— Assignment —
Wherever pictures occur in the entries below, leave them out and retype the rest exactly.
· · ·
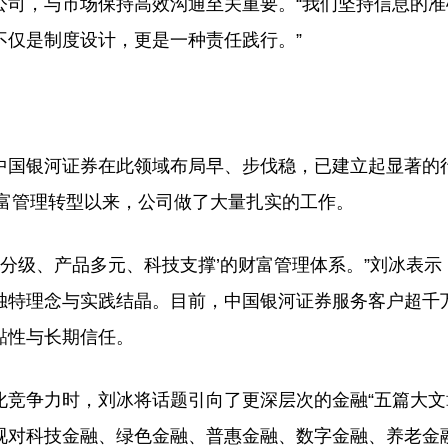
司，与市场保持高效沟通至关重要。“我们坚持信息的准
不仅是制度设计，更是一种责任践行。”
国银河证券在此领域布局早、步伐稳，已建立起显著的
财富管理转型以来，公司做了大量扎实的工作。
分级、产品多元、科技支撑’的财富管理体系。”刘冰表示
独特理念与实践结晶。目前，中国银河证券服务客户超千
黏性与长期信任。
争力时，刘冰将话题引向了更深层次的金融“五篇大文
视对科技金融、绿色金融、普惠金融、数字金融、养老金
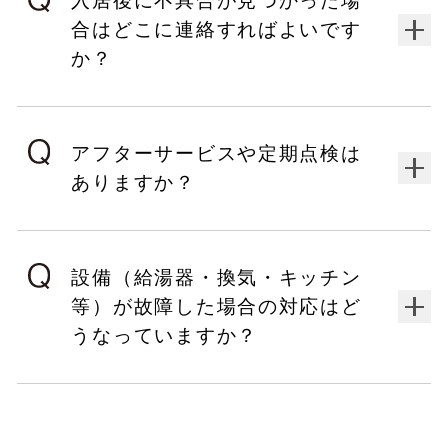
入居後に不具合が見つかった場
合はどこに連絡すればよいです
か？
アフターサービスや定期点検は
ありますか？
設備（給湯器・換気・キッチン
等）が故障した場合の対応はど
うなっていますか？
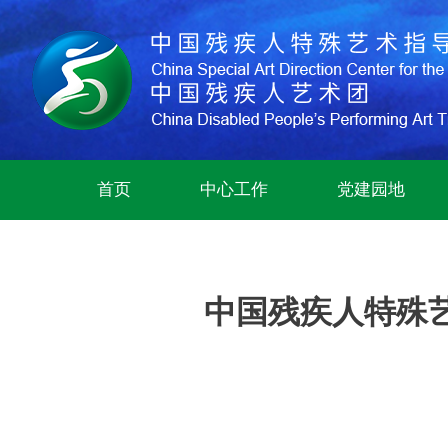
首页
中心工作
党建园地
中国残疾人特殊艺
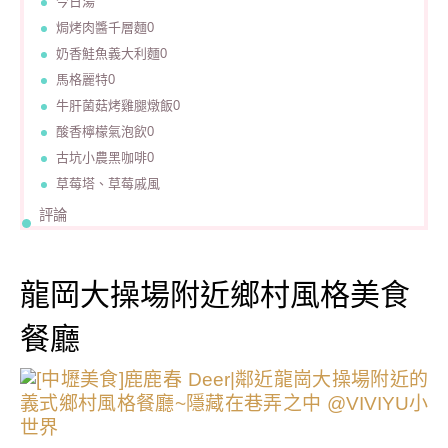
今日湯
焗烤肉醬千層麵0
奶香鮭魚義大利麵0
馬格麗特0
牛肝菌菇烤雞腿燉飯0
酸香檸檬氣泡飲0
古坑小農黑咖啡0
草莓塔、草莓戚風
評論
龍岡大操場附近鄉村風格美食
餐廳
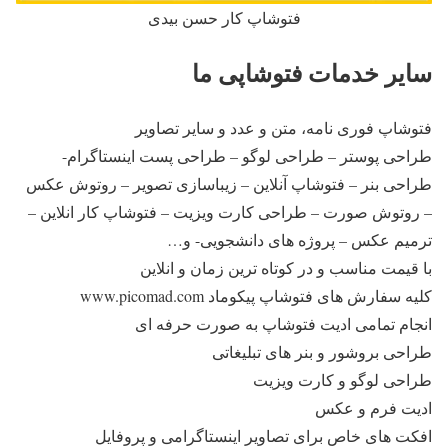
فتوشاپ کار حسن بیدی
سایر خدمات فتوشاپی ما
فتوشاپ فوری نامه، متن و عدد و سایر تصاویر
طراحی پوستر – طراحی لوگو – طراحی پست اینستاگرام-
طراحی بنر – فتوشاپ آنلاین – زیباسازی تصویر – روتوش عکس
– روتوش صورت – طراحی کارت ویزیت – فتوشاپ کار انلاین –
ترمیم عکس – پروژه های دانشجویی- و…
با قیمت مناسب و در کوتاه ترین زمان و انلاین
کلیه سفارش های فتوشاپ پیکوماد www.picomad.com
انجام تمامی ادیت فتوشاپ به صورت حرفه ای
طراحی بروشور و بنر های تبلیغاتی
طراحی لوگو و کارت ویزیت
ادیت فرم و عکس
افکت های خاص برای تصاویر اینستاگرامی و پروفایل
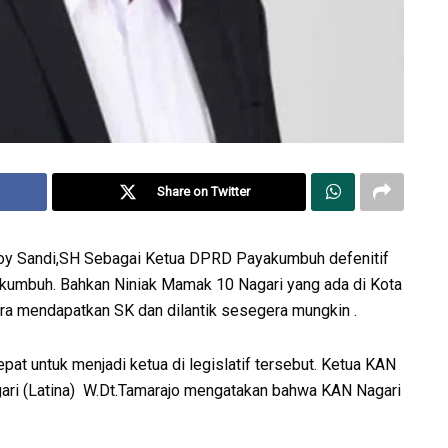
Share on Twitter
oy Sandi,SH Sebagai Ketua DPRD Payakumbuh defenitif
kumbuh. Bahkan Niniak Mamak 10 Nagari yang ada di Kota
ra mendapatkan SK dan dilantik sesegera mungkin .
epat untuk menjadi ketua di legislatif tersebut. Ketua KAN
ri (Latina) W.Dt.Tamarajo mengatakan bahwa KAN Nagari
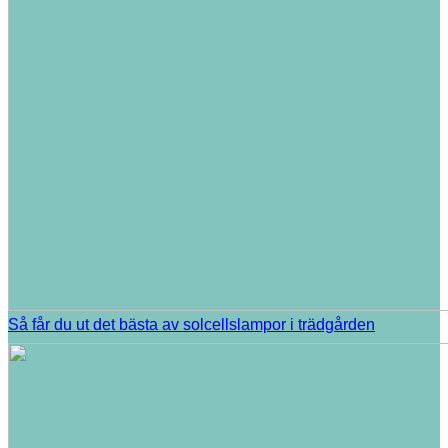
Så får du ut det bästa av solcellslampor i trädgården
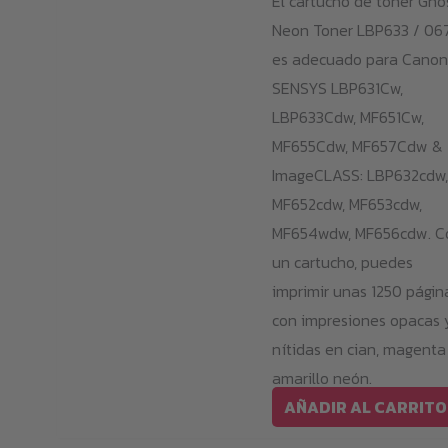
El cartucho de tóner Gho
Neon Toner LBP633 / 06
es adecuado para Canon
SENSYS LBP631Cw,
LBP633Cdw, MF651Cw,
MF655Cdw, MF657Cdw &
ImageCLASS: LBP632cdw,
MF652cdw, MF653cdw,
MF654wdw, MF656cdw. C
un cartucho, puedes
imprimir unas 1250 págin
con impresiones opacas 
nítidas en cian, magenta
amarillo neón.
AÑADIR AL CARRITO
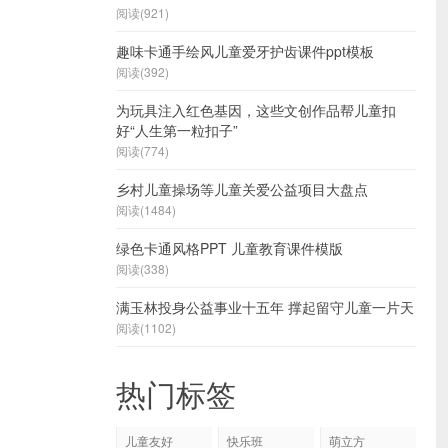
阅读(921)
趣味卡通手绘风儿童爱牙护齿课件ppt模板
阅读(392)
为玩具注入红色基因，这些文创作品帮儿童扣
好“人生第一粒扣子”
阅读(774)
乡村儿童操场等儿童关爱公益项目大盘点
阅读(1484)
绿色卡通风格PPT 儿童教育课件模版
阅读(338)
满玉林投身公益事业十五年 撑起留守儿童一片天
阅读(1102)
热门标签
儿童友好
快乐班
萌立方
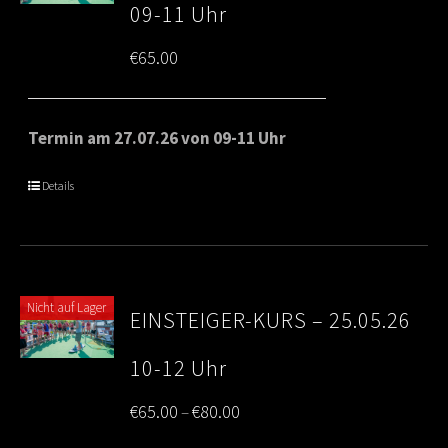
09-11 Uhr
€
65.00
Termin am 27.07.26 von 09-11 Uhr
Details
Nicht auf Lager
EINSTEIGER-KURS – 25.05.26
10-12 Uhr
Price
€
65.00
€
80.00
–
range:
· · ·
— Solution to this task —
司，与市场保持高效沟通至关重要。“我们坚持信息的准
不仅是制度设计，更是一种责任践行。”
国银河证券在此领域布局早、步伐稳，已建立起显著的
财富管理转型以来，公司做了大量扎实的工作。
分级、产品多元、科技支撑’的财富管理体系。”刘冰表示
独特理念与实践结晶。目前，中国银河证券服务客户超千
黏性与长期信任。
争力时，刘冰将话题引向了更深层次的金融“五篇大文
视对科技金融、绿色金融、普惠金融、数字金融、养老金
入居後に不具合が見つかった場
合はどこに連絡すればよいです
か？
アフターサービスや定期点検は
ありますか？
設備（給湯器・換気・キッチン
等）が故障した場合の対応はど
うなっていますか？
首页
中心工作
党建园地
中国残疾人特殊艺
今日湯
焗烤肉醬千層麵0
奶香鮭魚義大利麵0
馬格麗特0
牛肝菌菇烤雞腿燉飯0
酸香檸檬氣泡飲0
古坑小農黑咖啡0
草莓塔、草莓戚風
評論
龍岡大操場附近鄉村風格美食
餐廳
فتوشاپ کار حسن بیدی
سایر خدمات فتوشاپی ما
فتوشاپ فوری نامه، متن و عدد و سایر تصاویر
طراحی پوستر – طراحی لوگو – طراحی پست اینستاگرام-
طراحی بنر – فتوشاپ آنلاین – زیباسازی تصویر – روتوش عکس
– روتوش صورت – طراحی کارت ویزیت – فتوشاپ کار انلاین –
ترمیم عکس – پروژه های دانشجویی- و…
با قیمت مناسب و در کوتاه ترین زمان و انلاین
کلیه سفارش های فتوشاپ پیکوماد www.picomad.com
انجام تمامی ادیت فتوشاپ به صورت حرفه ای
طراحی بروشور و بنر های تبلیغاتی
طراحی لوگو و کارت ویزیت
ادیت فرم و عکس
افکت های خاص برای تصاویر اینستاگرامی و پروفایل
Share on Twitter
oy Sandi,SH Sebagai Ketua DPRD Payakumbuh defenitif
kumbuh. Bahkan Niniak Mamak 10 Nagari yang ada di Kota
ra mendapatkan SK dan dilantik sesegera mungkin .
epat untuk menjadi ketua di legislatif tersebut. Ketua KAN
ri (Latina) W.Dt.Tamarajo mengatakan bahwa KAN Nagari
Så får du ut det bästa av solcellslampor i trädgården
El cartucho de tóner Gho
Neon Toner LBP633 / 06
es adecuado para Canon
SENSYS LBP631Cw,
LBP633Cdw, MF651Cw,
MF655Cdw, MF657Cdw &
ImageCLASS: LBP632cdw,
MF652cdw, MF653cdw,
MF654wdw, MF656cdw. C
un cartucho, puedes
imprimir unas 1250 págin
con impresiones opacas 
nítidas en cian, magenta
amarillo neón.
AÑADIR AL CARRITO
阅读(921)
趣味卡通手绘风儿童爱牙护齿课件ppt模板
阅读(392)
为玩具注入红色基因，这些文创作品帮儿童扣
好“人生第一粒扣子”
阅读(774)
乡村儿童操场等儿童关爱公益项目大盘点
阅读(1484)
绿色卡通风格PPT 儿童教育课件模版
阅读(338)
满玉林投身公益事业十五年 撑起留守儿童一片天
阅读(1102)
热门标签
儿童友好
快乐班
萌立方
09-11 Uhr
€
65.00
Termin am 27.07.26 von 09-11 Uhr
Details
Nicht auf Lager
EINSTEIGER-KURS – 25.05.26
10-12 Uhr
Price
€
65.00
€
80.00
–
range:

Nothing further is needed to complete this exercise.